問題 — 下の元の文章のうち、「対象は床面積1,000㎡超・自己の事業用」から始めて「規定するもの)は対象外です。」までの部分を、一字も変えずに書き写してください。

元の文章 —
+---+
長野市に大きめの倉庫や物流拠点、店舗を新設すると、事業所税という税負担が発生します。この負担を和らげる助成金が、長野市の「事業所設置事業助成金」です。
対象になるのは、床面積が1,000平方メートルを超える事業所の新設・増設です。床面積に1平方メートルあたり600円を乗じた額を上限に、3年間にわたって助成されます。
事業所設置事業助成金の要点まとめ
| 項目 | 内容 |
|---|---|
| 申請者 | 事業者(法人・個人事業主) |
| 制度名 | 事業所設置事業助成金 |
| 対象業種 | 業種指定なし(風俗営業を除く) |
| 利用目的 | 床面積1,000平方メートルを超える事業所の新設・増設にかかる事業所税相当額の助成 |
| 対象地域 | 長野県長野市 |
| 従業員数 | 規定なし(自己の事業活動に供する床面積が1,000平方メートル超であることが条件) |
| 補助上限額 | 自己の事業活動にかかる床面積×600円(1㎡あたり)を上限に3年間交付(総額の上限は公式ページに記載なし) |
| 補助率 | 定額(1㎡あたり600円) |
| 申請受付 | 通年(締切日の記載なし。認定申請→交付申請の2段階) |
| 公式サイト | 長野市「事業所設置事業助成金」 |

対象は床面積1,000㎡超・自己の事業用
対象になるのは、床面積が1,000平方メートルを超える事業所を、自己の事業に供する目的で新設または増設する場合です。第三者に貸すためのテナントビル建設などは、この「自己の事業用」という条件から外れる可能性があります。風俗営業(風営法に規定するもの)は対象外です。
業種の限定はなく、倉庫・物流拠点・大型店舗・オフィスなど、幅広い事業所が対象になり得ます。
助成額は床面積×600円を3年間
助成額は、自己の事業活動にかかる床面積に、1平方メートルあたり600円を乗じた額が上限です。これが3年間交付されます。
+---+
生データ —
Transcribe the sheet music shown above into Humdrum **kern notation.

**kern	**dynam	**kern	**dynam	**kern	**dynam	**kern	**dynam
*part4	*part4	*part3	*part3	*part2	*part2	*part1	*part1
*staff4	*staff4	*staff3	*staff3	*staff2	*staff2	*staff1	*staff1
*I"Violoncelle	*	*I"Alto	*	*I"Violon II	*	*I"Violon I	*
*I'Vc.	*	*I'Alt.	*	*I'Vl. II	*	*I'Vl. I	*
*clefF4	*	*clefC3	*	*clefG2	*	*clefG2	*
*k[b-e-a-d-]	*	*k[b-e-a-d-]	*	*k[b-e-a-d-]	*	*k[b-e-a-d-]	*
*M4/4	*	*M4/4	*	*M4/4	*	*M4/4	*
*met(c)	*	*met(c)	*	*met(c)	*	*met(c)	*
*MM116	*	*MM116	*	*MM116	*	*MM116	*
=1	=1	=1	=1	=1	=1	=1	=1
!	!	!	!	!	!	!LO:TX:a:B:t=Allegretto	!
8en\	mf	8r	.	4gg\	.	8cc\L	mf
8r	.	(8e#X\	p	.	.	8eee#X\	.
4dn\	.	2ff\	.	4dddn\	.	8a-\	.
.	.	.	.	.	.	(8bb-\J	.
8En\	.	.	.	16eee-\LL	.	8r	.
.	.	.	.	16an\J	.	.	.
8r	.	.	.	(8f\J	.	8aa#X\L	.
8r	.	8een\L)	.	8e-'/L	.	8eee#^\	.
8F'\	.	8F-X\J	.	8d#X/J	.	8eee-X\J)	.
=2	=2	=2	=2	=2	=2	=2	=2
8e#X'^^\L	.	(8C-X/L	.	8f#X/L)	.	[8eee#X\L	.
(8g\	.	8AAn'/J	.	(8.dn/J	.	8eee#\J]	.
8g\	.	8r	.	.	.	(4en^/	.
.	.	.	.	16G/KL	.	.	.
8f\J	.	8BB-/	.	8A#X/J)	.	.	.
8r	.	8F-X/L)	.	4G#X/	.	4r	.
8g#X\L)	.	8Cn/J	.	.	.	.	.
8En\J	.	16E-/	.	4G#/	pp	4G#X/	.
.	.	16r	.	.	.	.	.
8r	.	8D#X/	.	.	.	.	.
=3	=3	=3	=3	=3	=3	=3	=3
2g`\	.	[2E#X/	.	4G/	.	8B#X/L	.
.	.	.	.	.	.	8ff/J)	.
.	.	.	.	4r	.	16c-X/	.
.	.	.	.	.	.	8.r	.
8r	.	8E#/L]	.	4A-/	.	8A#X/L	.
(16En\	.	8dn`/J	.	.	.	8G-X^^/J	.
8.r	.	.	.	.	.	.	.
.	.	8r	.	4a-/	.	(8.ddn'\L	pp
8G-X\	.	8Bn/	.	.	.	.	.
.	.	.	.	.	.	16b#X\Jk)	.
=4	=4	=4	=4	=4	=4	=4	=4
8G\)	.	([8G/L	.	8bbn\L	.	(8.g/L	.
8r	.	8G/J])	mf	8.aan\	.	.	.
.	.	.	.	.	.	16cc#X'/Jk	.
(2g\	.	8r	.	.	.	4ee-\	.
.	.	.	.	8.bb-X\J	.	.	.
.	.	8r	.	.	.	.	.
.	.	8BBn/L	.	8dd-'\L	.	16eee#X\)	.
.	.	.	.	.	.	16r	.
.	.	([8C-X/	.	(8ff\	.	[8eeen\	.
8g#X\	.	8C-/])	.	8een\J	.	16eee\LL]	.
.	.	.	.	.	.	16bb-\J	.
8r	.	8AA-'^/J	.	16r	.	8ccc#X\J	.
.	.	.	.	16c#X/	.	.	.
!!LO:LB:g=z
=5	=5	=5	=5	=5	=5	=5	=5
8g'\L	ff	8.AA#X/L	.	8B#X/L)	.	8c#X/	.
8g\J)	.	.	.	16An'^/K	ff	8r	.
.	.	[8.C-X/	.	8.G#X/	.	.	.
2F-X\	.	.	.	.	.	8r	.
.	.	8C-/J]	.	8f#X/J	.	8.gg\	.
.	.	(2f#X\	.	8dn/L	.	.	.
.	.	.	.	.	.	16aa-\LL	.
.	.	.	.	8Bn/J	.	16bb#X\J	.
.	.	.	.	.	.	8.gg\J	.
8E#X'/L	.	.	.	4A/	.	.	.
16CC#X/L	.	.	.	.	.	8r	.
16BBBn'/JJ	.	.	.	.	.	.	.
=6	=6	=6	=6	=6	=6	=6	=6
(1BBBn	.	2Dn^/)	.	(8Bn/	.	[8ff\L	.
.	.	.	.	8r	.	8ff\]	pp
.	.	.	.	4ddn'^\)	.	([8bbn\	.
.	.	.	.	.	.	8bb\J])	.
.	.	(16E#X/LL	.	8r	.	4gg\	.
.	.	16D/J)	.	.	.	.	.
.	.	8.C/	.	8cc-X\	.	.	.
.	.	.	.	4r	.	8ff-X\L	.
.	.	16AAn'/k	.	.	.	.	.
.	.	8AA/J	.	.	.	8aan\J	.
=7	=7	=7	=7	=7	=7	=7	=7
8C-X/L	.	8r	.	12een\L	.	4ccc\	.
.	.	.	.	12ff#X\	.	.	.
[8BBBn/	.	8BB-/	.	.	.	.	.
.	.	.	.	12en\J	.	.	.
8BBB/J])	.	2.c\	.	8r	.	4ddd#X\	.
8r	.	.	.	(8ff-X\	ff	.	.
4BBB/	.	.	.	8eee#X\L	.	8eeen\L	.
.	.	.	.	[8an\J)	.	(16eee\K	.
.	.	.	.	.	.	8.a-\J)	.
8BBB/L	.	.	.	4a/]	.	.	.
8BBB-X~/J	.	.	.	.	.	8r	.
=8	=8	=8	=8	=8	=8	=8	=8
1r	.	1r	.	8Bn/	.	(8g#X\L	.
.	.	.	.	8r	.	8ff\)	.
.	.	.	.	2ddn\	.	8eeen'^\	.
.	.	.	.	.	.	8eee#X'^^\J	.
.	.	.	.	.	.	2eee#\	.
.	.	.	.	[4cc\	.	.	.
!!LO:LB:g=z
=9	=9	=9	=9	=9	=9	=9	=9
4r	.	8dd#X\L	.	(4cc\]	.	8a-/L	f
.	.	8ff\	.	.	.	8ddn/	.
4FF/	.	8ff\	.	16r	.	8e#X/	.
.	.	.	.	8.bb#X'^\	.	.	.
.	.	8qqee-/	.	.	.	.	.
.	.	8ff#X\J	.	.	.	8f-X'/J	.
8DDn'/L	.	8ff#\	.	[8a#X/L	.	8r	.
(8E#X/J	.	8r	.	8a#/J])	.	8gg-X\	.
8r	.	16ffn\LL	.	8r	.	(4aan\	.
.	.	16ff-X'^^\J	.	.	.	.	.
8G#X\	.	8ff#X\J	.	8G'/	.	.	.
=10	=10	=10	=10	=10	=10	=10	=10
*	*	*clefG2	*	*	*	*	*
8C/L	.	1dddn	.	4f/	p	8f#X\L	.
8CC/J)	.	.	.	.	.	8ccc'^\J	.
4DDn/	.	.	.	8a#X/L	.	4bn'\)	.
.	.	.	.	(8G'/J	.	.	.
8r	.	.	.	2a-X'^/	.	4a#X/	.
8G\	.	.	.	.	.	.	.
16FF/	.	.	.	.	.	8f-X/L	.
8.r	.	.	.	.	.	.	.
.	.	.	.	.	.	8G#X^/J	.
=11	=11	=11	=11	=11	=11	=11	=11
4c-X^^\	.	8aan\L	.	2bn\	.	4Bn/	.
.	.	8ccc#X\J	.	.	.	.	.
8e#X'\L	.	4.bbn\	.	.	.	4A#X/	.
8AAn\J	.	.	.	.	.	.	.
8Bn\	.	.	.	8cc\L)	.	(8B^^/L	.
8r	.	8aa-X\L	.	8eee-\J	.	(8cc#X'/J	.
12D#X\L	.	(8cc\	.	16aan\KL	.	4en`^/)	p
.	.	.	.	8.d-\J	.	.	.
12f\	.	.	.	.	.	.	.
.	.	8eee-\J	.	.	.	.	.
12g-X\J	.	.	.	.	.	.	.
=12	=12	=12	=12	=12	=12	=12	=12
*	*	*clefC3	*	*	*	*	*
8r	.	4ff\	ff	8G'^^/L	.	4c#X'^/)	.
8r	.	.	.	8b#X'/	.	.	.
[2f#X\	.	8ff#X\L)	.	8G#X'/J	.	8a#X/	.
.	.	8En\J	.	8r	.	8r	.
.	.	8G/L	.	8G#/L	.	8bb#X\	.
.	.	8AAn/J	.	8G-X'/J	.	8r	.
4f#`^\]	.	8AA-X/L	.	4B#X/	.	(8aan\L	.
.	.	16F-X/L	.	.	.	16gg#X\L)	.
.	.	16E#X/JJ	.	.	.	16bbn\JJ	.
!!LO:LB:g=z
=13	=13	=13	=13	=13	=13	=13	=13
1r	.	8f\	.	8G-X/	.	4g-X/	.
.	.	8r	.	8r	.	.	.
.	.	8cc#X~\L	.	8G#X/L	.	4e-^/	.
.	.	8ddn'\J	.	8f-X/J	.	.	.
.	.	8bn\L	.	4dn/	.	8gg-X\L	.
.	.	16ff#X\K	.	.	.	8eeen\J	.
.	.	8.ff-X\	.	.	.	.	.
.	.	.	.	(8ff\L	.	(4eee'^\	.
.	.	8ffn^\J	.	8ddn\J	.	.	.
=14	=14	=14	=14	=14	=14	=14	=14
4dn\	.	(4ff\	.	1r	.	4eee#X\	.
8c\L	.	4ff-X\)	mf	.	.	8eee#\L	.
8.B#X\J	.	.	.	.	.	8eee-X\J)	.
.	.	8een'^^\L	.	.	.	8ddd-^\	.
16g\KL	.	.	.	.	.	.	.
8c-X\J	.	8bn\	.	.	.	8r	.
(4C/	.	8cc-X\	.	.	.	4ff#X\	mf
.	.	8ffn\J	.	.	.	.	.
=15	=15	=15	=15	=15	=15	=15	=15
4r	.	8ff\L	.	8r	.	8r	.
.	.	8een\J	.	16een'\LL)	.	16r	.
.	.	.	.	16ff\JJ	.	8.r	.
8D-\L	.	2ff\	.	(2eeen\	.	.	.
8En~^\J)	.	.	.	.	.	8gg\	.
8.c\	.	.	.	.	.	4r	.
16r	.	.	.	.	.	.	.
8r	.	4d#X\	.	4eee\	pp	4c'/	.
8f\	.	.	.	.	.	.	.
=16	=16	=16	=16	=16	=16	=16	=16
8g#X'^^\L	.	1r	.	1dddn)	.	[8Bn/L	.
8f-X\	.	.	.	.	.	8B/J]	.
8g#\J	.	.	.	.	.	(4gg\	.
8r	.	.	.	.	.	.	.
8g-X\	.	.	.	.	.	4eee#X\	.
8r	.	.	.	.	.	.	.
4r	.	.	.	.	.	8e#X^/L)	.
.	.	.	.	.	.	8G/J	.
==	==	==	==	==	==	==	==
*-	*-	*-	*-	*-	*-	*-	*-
+---+
解答欄 —
対象は床面積1,000㎡超・自己の事業用
対象になるのは、床面積が1,000平方メートルを超える事業所を、自己の事業に供する目的で新設または増設する場合です。第三者に貸すためのテナントビル建設などは、この「自己の事業用」という条件から外れる可能性があります。風俗営業(風営法に規定するもの)は対象外です。